# Exercise goal
Report every line of the data where the string "CROSS" appears.
======
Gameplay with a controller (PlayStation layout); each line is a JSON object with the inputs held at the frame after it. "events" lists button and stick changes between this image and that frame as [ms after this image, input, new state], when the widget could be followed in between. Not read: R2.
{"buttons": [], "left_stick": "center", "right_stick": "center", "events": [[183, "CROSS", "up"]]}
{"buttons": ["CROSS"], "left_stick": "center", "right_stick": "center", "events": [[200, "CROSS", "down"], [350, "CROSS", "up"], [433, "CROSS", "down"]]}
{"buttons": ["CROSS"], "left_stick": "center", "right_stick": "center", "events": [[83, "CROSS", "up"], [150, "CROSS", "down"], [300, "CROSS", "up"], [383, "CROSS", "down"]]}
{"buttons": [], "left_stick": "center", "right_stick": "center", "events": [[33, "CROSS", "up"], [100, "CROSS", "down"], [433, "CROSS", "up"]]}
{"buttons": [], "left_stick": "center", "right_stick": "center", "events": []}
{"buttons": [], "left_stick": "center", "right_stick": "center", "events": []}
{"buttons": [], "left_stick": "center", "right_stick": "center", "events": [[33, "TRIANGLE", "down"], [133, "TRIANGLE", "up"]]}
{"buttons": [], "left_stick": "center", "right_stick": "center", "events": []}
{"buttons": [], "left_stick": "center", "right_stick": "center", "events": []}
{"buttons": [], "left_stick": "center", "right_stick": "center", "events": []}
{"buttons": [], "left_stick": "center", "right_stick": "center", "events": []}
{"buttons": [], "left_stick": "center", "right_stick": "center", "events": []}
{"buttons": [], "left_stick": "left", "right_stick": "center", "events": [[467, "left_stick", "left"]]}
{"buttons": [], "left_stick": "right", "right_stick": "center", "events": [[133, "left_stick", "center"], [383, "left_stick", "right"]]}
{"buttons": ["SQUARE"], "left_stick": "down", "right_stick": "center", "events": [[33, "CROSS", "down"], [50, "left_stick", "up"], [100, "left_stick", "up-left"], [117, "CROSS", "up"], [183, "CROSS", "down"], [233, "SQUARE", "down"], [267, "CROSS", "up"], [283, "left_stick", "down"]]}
======
# Exercise answer
{"buttons": [], "left_stick": "center", "right_stick": "center", "events": [[183, "CROSS", "up"]]}
{"buttons": ["CROSS"], "left_stick": "center", "right_stick": "center", "events": [[200, "CROSS", "down"], [350, "CROSS", "up"], [433, "CROSS", "down"]]}
{"buttons": ["CROSS"], "left_stick": "center", "right_stick": "center", "events": [[83, "CROSS", "up"], [150, "CROSS", "down"], [300, "CROSS", "up"], [383, "CROSS", "down"]]}
{"buttons": [], "left_stick": "center", "right_stick": "center", "events": [[33, "CROSS", "up"], [100, "CROSS", "down"], [433, "CROSS", "up"]]}
{"buttons": ["SQUARE"], "left_stick": "down", "right_stick": "center", "events": [[33, "CROSS", "down"], [50, "left_stick", "up"], [100, "left_stick", "up-left"], [117, "CROSS", "up"], [183, "CROSS", "down"], [233, "SQUARE", "down"], [267, "CROSS", "up"], [283, "left_stick", "down"]]}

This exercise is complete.